About this task: Here are records with pictures in them. Copy all of them exactly and leave the pictures out.

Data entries
★ ★ ★ ★
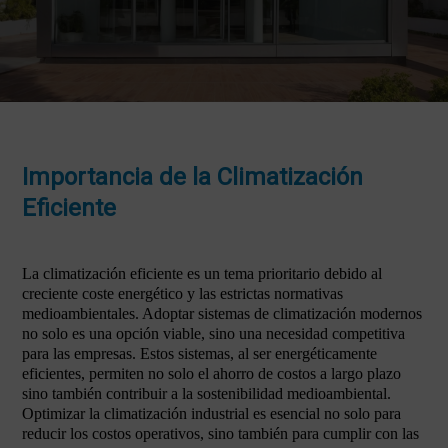
Importancia de la Climatización
Eficiente
La climatización eficiente es un tema prioritario debido al
creciente coste energético y las estrictas normativas
medioambientales. Adoptar sistemas de climatización modernos
no solo es una opción viable, sino una necesidad competitiva
para las empresas. Estos sistemas, al ser energéticamente
eficientes, permiten no solo el ahorro de costos a largo plazo
sino también contribuir a la sostenibilidad medioambiental.
Optimizar la climatización industrial es esencial no solo para
reducir los costos operativos, sino también para cumplir con las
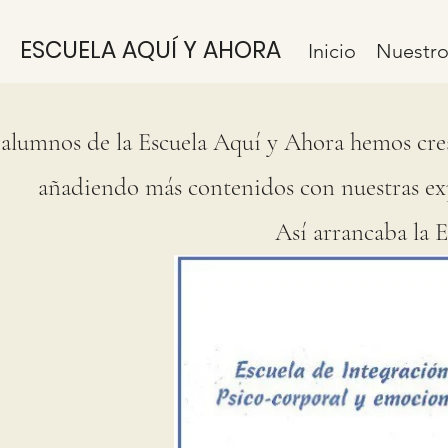
ESCUELA AQUÍ Y AHORA
Inicio
Nuestro
 alumnos de la Escuela Aquí y Ahora hemos cre
añadiendo más contenidos con nuestras expe
Así arrancaba la Es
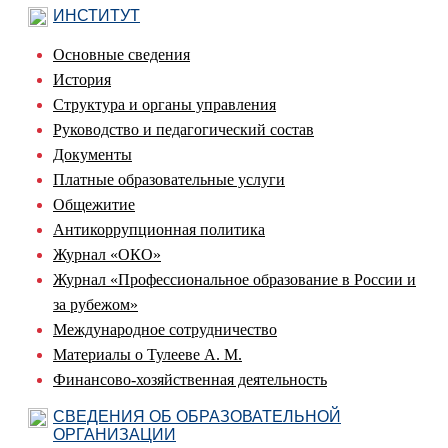
ИНСТИТУТ
Основные сведения
История
Структура и органы управления
Руководство и педагогический состав
Документы
Платные образовательные услуги
Общежитие
Антикоррупционная политика
Журнал «ОКО»
Журнал «Профессиональное образование в России и
за рубежом»
Международное сотрудничество
Материалы о Тулееве А. М.
Финансово-хозяйственная деятельность
СВЕДЕНИЯ ОБ ОБРАЗОВАТЕЛЬНОЙ
ОРГАНИЗАЦИИ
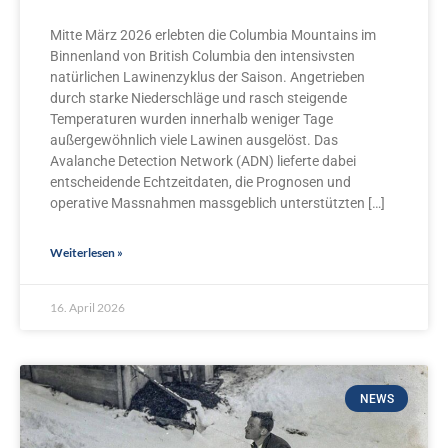
Mitte März 2026 erlebten die Columbia Mountains im
Binnenland von British Columbia den intensivsten
natürlichen Lawinenzyklus der Saison. Angetrieben
durch starke Niederschläge und rasch steigende
Temperaturen wurden innerhalb weniger Tage
außergewöhnlich viele Lawinen ausgelöst. Das
Avalanche Detection Network (ADN) lieferte dabei
entscheidende Echtzeitdaten, die Prognosen und
operative Massnahmen massgeblich unterstützten […]
Weiterlesen »
16. April 2026
NEWS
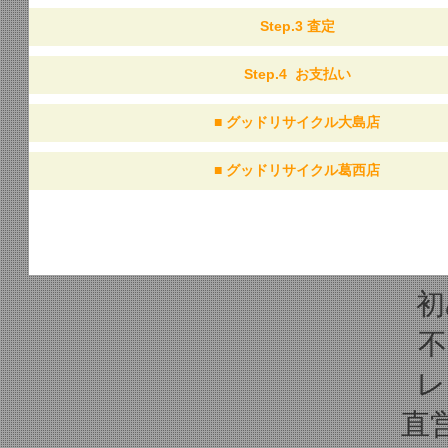
Step.3
査定
Step.4
お支払い
■
グッドリサイクル大島店
■
グッドリサイクル葛西店
初
不
レ
直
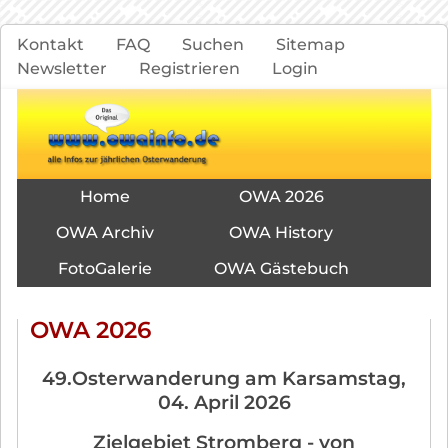
Navigation
Kontakt
FAQ
Suchen
Sitemap
überspringen
Newsletter
Registrieren
Login
Navigation
Home
OWA 2026
überspringen
OWA Archiv
OWA History
FotoGalerie
OWA Gästebuch
OWA 2026
49.Osterwanderung am Karsamstag,
04. April 2026
Zielgebiet Stromberg - von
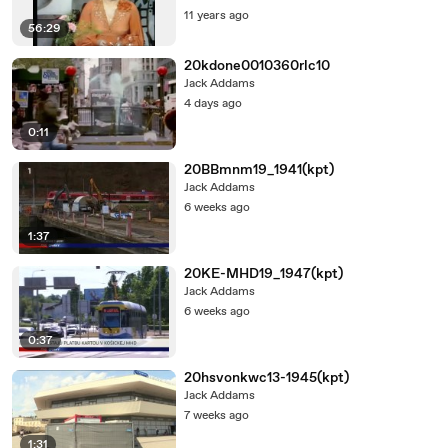
11 years ago
56:29
20kdone0010360rlc10
Jack Addams
4 days ago
0:11
20BBmnm19_1941(kpt)
Jack Addams
6 weeks ago
1:37
20KE-MHD19_1947(kpt)
Jack Addams
6 weeks ago
0:37
20hsvonkwc13-1945(kpt)
Jack Addams
7 weeks ago
1:31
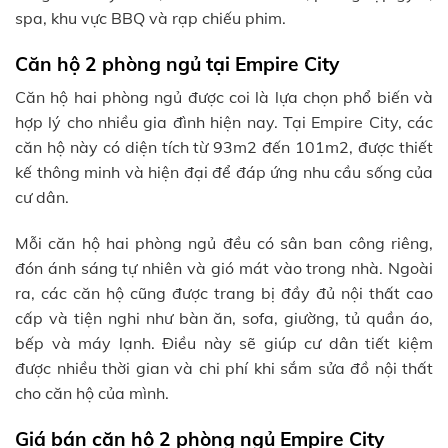
spa, khu vực BBQ và rạp chiếu phim.
Căn hộ 2 phòng ngủ tại Empire City
Căn hộ hai phòng ngủ được coi là lựa chọn phổ biến và
hợp lý cho nhiều gia đình hiện nay. Tại Empire City, các
căn hộ này có diện tích từ 93m2 đến 101m2, được thiết
kế thông minh và hiện đại để đáp ứng nhu cầu sống của
cư dân.
Mỗi căn hộ hai phòng ngủ đều có sân ban công riêng,
đón ánh sáng tự nhiên và gió mát vào trong nhà. Ngoài
ra, các căn hộ cũng được trang bị đầy đủ nội thất cao
cấp và tiện nghi như bàn ăn, sofa, giường, tủ quần áo,
bếp và máy lạnh. Điều này sẽ giúp cư dân tiết kiệm
được nhiều thời gian và chi phí khi sắm sửa đồ nội thất
cho căn hộ của mình.
Giá bán căn hộ 2 phòng ngủ Empire City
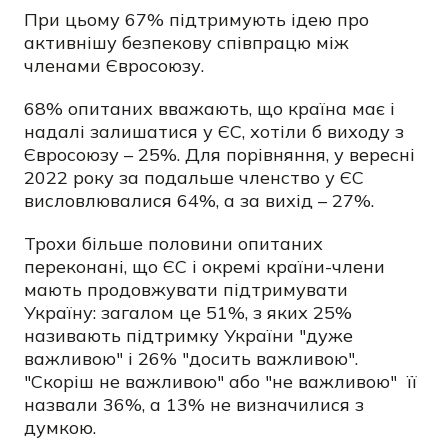
При цьому 67% підтримують ідею про
активнішу безпекову співпрацю між
членами Євросоюзу.
68% опитаних вважають, що країна має і
надалі залишатися у ЄС, хотіли б виходу з
Євросоюзу – 25%. Для порівняння, у вересні
2022 року за подальше членство у ЄС
висловлювалися 64%, а за вихід – 27%.
Трохи більше половини опитаних
переконані, що ЄС і окремі країни-члени
мають продовжувати підтримувати
Україну: загалом це 51%, з яких 25%
називають підтримку України "дуже
важливою" і 26% "досить важливою".
"Скоріш не важливою" або "не важливою" її
назвали 36%, а 13% не визначилися з
думкою.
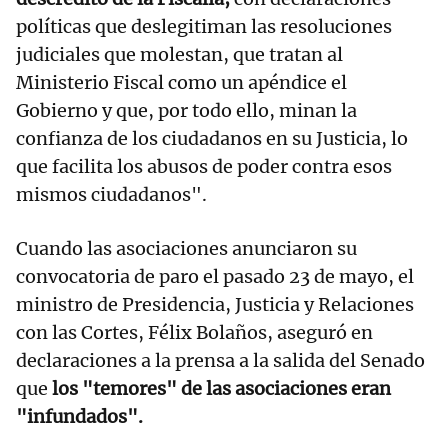
políticas que deslegitiman las resoluciones
judiciales que molestan, que tratan al
Ministerio Fiscal como un apéndice el
Gobierno y que, por todo ello, minan la
confianza de los ciudadanos en su Justicia, lo
que facilita los abusos de poder contra esos
mismos ciudadanos".
Cuando las asociaciones anunciaron su
convocatoria de paro el pasado 23 de mayo, el
ministro de Presidencia, Justicia y Relaciones
con las Cortes, Félix Bolaños, aseguró en
declaraciones a la prensa a la salida del Senado
que
los "temores" de las asociaciones eran
"infundados".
★ ★ ★ ★
Exercise output:
Importancia de la Climatización
Eficiente
La climatización eficiente es un tema prioritario debido al
creciente coste energético y las estrictas normativas
medioambientales. Adoptar sistemas de climatización modernos
no solo es una opción viable, sino una necesidad competitiva
para las empresas. Estos sistemas, al ser energéticamente
eficientes, permiten no solo el ahorro de costos a largo plazo
sino también contribuir a la sostenibilidad medioambiental.
Optimizar la climatización industrial es esencial no solo para
reducir los costos operativos, sino también para cumplir con las
ESCUELA AQUÍ Y AHORA
Inicio
Nuestro
 alumnos de la Escuela Aquí y Ahora hemos cre
añadiendo más contenidos con nuestras expe
Así arrancaba la Es
ИНСТИТУТ
Основные сведения
История
Структура и органы управления
Руководство и педагогический состав
Документы
Платные образовательные услуги
Общежитие
Антикоррупционная политика
Журнал «ОКО»
Журнал «Профессиональное образование в России и
за рубежом»
Международное сотрудничество
Материалы о Тулееве А. М.
Финансово-хозяйственная деятельность
СВЕДЕНИЯ ОБ ОБРАЗОВАТЕЛЬНОЙ
ОРГАНИЗАЦИИ
Mitte März 2026 erlebten die Columbia Mountains im
Binnenland von British Columbia den intensivsten
natürlichen Lawinenzyklus der Saison. Angetrieben
durch starke Niederschläge und rasch steigende
Temperaturen wurden innerhalb weniger Tage
außergewöhnlich viele Lawinen ausgelöst. Das
Avalanche Detection Network (ADN) lieferte dabei
entscheidende Echtzeitdaten, die Prognosen und
operative Massnahmen massgeblich unterstützten […]
Weiterlesen »
16. April 2026
NEWS
Step.3
査定
Step.4
お支払い
■
グッドリサイクル大島店
■
グッドリサイクル葛西店
初
不
レ
直
Navigation
Kontakt
FAQ
Suchen
Sitemap
überspringen
Newsletter
Registrieren
Login
Navigation
Home
OWA 2026
überspringen
OWA Archiv
OWA History
FotoGalerie
OWA Gästebuch
OWA 2026
49.Osterwanderung am Karsamstag,
04. April 2026
Zielgebiet Stromberg - von
11 years ago
56:29
20kdone0010360rlc10
Jack Addams
4 days ago
0:11
20BBmnm19_1941(kpt)
Jack Addams
6 weeks ago
1:37
20KE-MHD19_1947(kpt)
Jack Addams
6 weeks ago
0:37
20hsvonkwc13-1945(kpt)
Jack Addams
7 weeks ago
1:31
spa, khu vực BBQ và rạp chiếu phim.
Căn hộ 2 phòng ngủ tại Empire City
Căn hộ hai phòng ngủ được coi là lựa chọn phổ biến và
hợp lý cho nhiều gia đình hiện nay. Tại Empire City, các
căn hộ này có diện tích từ 93m2 đến 101m2, được thiết
kế thông minh và hiện đại để đáp ứng nhu cầu sống của
cư dân.
Mỗi căn hộ hai phòng ngủ đều có sân ban công riêng,
đón ánh sáng tự nhiên và gió mát vào trong nhà. Ngoài
ra, các căn hộ cũng được trang bị đầy đủ nội thất cao
cấp và tiện nghi như bàn ăn, sofa, giường, tủ quần áo,
bếp và máy lạnh. Điều này sẽ giúp cư dân tiết kiệm
được nhiều thời gian và chi phí khi sắm sửa đồ nội thất
cho căn hộ của mình.
Giá bán căn hộ 2 phòng ngủ Empire City
При цьому 67% підтримують ідею про
активнішу безпекову співпрацю між
членами Євросоюзу.
68% опитаних вважають, що країна має і
надалі залишатися у ЄС, хотіли б виходу з
Євросоюзу – 25%. Для порівняння, у вересні
2022 року за подальше членство у ЄС
висловлювалися 64%, а за вихід – 27%.
Трохи більше половини опитаних
переконані, що ЄС і окремі країни-члени
мають продовжувати підтримувати
Україну: загалом це 51%, з яких 25%
називають підтримку України "дуже
важливою" і 26% "досить важливою".
"Скоріш не важливою" або "не важливою" її
назвали 36%, а 13% не визначилися з
думкою.
políticas que deslegitiman las resoluciones
judiciales que molestan, que tratan al
Ministerio Fiscal como un apéndice el
Gobierno y que, por todo ello, minan la
confianza de los ciudadanos en su Justicia, lo
que facilita los abusos de poder contra esos
mismos ciudadanos".
Cuando las asociaciones anunciaron su
convocatoria de paro el pasado 23 de mayo, el
ministro de Presidencia, Justicia y Relaciones
con las Cortes, Félix Bolaños, aseguró en
declaraciones a la prensa a la salida del Senado
que
los "temores" de las asociaciones eran
"infundados".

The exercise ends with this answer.